Aspatial Logistic Regression Output

For logistic regression, SpaceStat presents the parameter estimates, parameter standard errors and p-values (using a chi-squared distribution). In addition, the output includes the parameter odds ratio along with odds ratio confidence intervals.

Here, we will show the output from a new model focused on predicting lung cancer risk in females in western counties. Recall that as described in the "About" page for logistic regression, we need to use a dependent variable that is binary (takes a numeric "code" value of 1 or 0). So, for the logistic model we have converted a continuous lung cancer risk dataset to a binary dataset (F_LUNG_ABOVE_26) by assigning a 1 to all observations with a risk of 26 or higher (e.g., 26 cases per 100,000 people, roughly the median value for this dataset), and 0 to all lower risks observations. We also have a new independent variable, "SmokevrF", which is the percent of females in the county that have ever smoked, and two of the same independent variables from our Cervix cancer example in the "Perform" page, "PoorCat", a categorical version of the proportion of the population with income below the federal poverty level, and MDratio, the ratio of population size to the number of doctors in each county.
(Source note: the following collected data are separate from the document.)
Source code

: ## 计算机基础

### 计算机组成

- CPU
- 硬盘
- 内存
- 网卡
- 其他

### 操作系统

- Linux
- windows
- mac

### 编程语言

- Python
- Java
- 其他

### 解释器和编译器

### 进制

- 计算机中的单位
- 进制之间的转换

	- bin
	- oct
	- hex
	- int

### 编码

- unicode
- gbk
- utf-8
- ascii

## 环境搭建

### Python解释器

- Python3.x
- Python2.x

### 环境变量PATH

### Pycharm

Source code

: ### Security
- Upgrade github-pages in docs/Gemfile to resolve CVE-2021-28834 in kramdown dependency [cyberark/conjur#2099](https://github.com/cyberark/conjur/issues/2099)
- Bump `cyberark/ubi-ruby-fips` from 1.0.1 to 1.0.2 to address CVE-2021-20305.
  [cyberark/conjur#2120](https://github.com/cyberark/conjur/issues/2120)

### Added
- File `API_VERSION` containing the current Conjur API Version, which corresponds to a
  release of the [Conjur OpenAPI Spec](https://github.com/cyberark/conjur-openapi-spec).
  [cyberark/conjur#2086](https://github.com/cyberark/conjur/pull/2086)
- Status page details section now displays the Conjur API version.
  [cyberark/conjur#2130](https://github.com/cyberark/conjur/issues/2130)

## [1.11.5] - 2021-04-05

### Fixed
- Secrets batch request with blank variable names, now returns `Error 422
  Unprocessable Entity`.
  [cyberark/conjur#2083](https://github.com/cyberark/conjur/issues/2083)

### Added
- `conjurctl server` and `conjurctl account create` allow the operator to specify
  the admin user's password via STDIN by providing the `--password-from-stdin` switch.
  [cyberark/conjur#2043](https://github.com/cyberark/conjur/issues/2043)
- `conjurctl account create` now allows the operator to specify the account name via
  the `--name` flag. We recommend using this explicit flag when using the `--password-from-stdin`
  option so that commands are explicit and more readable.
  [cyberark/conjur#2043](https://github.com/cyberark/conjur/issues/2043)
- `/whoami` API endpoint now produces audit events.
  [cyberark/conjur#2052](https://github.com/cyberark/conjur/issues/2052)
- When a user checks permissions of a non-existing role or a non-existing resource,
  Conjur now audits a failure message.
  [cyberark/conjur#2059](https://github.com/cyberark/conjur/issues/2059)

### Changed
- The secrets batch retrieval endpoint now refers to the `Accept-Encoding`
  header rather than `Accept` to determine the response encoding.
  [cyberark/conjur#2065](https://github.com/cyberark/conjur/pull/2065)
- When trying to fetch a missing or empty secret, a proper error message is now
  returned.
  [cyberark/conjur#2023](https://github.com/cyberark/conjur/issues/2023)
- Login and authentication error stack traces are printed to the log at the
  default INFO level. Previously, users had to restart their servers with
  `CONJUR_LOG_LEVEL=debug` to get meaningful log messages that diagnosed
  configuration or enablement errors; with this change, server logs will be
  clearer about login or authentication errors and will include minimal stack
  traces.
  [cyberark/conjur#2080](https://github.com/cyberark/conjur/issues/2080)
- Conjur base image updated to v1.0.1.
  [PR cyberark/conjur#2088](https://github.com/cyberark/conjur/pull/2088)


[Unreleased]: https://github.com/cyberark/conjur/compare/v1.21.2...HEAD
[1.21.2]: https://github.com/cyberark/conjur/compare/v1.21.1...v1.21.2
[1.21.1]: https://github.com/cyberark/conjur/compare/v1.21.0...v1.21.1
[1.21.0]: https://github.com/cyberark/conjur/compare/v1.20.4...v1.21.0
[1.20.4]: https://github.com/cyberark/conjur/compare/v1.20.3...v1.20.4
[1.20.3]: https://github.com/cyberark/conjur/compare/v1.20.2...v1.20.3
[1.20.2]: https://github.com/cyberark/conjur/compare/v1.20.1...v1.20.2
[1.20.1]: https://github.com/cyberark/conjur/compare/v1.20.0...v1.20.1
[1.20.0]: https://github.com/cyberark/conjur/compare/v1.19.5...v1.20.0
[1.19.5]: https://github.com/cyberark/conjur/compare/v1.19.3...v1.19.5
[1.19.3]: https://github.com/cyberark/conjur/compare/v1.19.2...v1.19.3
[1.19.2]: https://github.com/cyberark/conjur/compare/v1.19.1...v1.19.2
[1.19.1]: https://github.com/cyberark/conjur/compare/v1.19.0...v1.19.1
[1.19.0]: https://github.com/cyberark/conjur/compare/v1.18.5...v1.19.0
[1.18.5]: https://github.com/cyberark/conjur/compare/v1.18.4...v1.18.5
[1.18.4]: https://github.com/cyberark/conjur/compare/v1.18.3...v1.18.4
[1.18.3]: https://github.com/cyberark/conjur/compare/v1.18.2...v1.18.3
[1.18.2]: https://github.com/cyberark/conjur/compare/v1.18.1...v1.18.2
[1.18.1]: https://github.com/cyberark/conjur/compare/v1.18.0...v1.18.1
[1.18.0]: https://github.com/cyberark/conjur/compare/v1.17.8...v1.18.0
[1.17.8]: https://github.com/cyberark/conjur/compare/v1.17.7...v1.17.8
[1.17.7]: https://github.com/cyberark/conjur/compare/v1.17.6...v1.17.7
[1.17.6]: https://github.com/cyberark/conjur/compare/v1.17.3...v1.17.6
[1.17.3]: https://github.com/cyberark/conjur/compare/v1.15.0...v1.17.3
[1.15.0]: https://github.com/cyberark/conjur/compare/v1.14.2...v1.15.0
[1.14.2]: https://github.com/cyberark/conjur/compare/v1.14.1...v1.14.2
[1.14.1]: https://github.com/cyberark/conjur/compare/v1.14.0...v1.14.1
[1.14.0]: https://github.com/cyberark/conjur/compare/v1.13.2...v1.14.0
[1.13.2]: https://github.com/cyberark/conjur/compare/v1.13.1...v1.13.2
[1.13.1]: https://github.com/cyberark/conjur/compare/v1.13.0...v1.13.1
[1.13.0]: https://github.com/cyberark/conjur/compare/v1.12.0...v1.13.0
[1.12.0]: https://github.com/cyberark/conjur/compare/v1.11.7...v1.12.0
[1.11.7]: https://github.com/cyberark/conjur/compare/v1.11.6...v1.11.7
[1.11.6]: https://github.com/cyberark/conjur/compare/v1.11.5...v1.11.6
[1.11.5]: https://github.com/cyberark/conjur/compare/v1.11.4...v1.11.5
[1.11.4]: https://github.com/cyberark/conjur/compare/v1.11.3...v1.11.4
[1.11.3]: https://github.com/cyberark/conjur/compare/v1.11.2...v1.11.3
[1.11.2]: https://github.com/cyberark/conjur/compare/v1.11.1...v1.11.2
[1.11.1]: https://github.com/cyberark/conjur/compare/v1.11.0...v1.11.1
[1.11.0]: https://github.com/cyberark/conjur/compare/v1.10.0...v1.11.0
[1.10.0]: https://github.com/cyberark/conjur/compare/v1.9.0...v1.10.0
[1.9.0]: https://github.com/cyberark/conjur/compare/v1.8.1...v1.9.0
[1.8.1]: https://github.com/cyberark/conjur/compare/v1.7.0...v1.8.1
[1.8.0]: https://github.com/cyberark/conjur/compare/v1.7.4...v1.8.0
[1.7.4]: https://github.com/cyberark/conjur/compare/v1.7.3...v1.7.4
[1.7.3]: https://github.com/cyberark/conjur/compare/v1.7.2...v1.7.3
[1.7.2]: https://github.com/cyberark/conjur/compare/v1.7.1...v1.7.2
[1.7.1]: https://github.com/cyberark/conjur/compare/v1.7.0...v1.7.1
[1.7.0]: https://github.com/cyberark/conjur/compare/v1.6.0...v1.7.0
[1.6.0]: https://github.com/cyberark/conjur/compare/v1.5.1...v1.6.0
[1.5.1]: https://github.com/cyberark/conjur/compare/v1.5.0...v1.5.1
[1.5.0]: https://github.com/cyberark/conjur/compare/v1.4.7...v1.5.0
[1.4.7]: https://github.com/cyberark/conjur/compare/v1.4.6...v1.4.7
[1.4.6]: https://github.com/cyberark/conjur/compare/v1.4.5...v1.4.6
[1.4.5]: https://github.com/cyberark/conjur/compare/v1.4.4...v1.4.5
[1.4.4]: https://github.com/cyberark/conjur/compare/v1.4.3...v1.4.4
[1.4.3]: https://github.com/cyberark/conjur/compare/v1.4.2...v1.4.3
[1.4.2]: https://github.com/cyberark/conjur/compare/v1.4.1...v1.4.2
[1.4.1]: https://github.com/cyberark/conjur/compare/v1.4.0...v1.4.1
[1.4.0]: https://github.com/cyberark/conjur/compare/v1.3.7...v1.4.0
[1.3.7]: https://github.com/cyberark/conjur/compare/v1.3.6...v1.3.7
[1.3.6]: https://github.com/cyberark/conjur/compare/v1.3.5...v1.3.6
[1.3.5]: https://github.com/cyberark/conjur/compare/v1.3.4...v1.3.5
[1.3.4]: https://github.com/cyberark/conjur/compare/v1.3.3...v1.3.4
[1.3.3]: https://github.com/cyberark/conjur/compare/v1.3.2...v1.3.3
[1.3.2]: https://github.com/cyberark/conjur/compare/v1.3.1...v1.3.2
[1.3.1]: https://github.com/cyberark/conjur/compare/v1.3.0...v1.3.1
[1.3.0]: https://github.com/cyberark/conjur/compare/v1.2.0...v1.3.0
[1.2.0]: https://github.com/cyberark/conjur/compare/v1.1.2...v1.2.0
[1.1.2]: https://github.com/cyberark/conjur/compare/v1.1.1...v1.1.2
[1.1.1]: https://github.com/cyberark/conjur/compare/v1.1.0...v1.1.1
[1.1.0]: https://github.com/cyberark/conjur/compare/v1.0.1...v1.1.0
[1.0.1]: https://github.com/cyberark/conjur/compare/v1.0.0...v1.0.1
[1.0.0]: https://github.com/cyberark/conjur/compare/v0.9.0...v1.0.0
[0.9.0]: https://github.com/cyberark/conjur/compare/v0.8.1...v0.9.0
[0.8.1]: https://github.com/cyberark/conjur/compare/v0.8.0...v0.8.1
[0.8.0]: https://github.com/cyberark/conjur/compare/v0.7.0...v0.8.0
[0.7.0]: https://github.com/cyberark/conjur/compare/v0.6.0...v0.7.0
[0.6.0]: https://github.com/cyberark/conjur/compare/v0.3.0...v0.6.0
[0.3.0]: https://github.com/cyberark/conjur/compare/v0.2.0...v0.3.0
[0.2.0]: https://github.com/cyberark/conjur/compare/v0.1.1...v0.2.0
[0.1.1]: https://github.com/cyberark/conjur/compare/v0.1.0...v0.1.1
In this model, we have not included a squared or interaction term, and have chosen the "medium" category in PoorCat as our reference value, with Reference cell as our Parameterization type.

Next, on the settings page, we chose "logistic" as our model type rather than "linear". The only other change in how we performed the logistic regression compared to the linear cervix cancer example is that we added the word "Logistic" to the model title and to the name of the output folder to help us differentiate them from models and output using the other two model types.

Summary of the model run

After clicking to the run method page and then selecting "Run", we see the following output in the log view, beginning with the summary of the model run.

Fit and significance of the model as a whole

Below the review of the model run information, SpaceStat presents the summary of the predictive ability and significance of the model as a whole for the first time period. The dataset described here only includes one time period, but if you analyzed a set with several time intervals, you would see output for each period.

The first table in the output for logistic regression presents the -2Log-Likelihood table, which plays the same role as the sum of squares in linear regression. The first data column in this table shows the value for the Intercept only model, which is similar to the total sum of squares in linear regression; the second data column shows the result for the Full model, which is akin to linear regression's residual sum of squares. The difference between these is used in a Likelihood Ratio test (the third small table shown in the output, above) to determine the significance of the overall model; the p-value for this test is determined from a chi-squared distribution.

Like the model R-squared and adjusted R-squared values in aspatial linear regression, output for logistic regression includes two measures of the strength of the model's predictive ability: the Cox & Snell and Nagelkerke R-squared values. Thus, the results shown here indicate that our model does a reasonable job (with room for improvement) of predicting the log-odds of a county having a lung cancer rate above our threshold, with fit values of 0.23 (Cox and Snell) and 0.31 (Nagelkerke). The Likelihood Ratio test (bottom table) is highly significant, with a p-value of 0.000003 (note that p-values in regression output are reported as "0.0" if they are smaller than 0.000001).

Significance of individual model parameters

The next table in the output for aspatial logistic regression provides the parameter estimates, standard errors, p-values, odds ratios, and 95% Confidence Intervals (C.I.) for each parameter in the model. See the implementation page for a description of how the P-values are derived. Note that as described in the page on categorical variables in regression, a parameter is estimated for each level of a categorical variable, except for the level that is chosen as the reference value. In SpaceStat, the Odds ratios for categorical variables are presented relative to the category chosen as the reference value, so if, for example, you chose the lowest category as your reference value, they may appear unusually large if you are used to interpreting output from other software programs that calculate odd relative to the "mean" category.

This p-value represents the smallest level of significance that would lead to rejection of the null hypothesis that the parameter estimate equals zero. Similar to what we found in the linear regression output, here the intercept and the two continuous variables are significant, with the smoking-related variable having the highest p-value. Neither of the parameter estimates for our categorical variable, PoorCat, was signficant. The next column to the right of the p-value shows the Odds ratio, which is the regression parameter exponentialized. The 95% Confidence Intervals are obtained from the regression parameters' standard error.

Table of correlation coefficients

Finally, the last table produced as part of the output for aspatial logistic regression shows the correlation coefficient for each pair of numeric variables in your model. This is helpful for understanding how different independent variables are related, and can be used to identify terms that could be dropped from the model due to high correlation with other terms (colinearity).

In this example, there is a only a 0.22 correlation between MDratio and SmokevrF; this level of relationship would likely not raise the "red flag" of colinearity.

Note that these values may differ from correlation coefficients presented in the graph statistics window due to the effect of missing values. In the case of the regression model, the correlation will not include data from ANY of the variables at observations where one or more value is missing, while only missing values in the two datasets being compared will influence the correlation coefficient in the graph statistics window in a scatter plot.